Broterian Society
- Named after: Félix de Avelar Brotero
- Formation: 1880; 146 years ago
- Founder: Julio Augusto Henriques
- Type: Botanical scientific society
- Purpose: To promote the development of botanical studies, particularly that of floristics, in Portugal
- Location: Portugal;
- Main organ: Boletim da Sociedade Broteriana - Biblioteca Digital de Botânica (Universidade de Coimbra)

= Broterian Society =

The Broterian Society (Sociedade Broteriana) is a botanical scientific society, the first of its kind in Portugal, established in 1880 by Júlio Henriques, professor of Botany and Agriculture at the University of Coimbra, to promote the development of botanical studies, particularly that of floristics, in Portugal. It is thus named after eminent naturalist Félix de Avelar Brotero, author of the first lengthy description of native Portuguese plants, Flora Lusitanica, in 1804.

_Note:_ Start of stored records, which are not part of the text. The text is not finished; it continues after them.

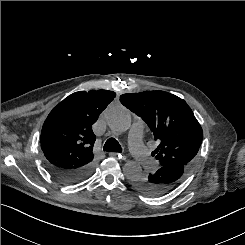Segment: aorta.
I'll return each instance as SVG.
<instances>
[{
    "label": "aorta",
    "instance_id": "1",
    "mask_svg": "<svg viewBox=\"0 0 245 245\" xmlns=\"http://www.w3.org/2000/svg\"><path fill=\"white\" fill-rule=\"evenodd\" d=\"M106 122L108 127L115 133H124L131 127V114L122 106L112 107L107 111ZM127 179L142 175V167L135 161H127L123 167Z\"/></svg>",
    "mask_w": 245,
    "mask_h": 245
}]
</instances>
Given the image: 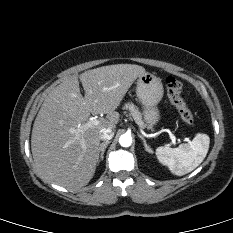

Between 1881 and 1901 the society published and distributed annual series of specimens which superficially resemble exsiccatae by printed labels with title and numbered species name, starting with Flora Lusitanica (Soc. Brot. 1. anno) and ending with Flora Lusitanica (Soc. Brot. 18. anno) and Flora Lusitanica (Soc. Brot. 19. anno).

It has continuously published the Boletim da Sociedade Broteriana (Bol. Soc. Brot.), a scientific journal, since its inception; the first volume was published in 1883.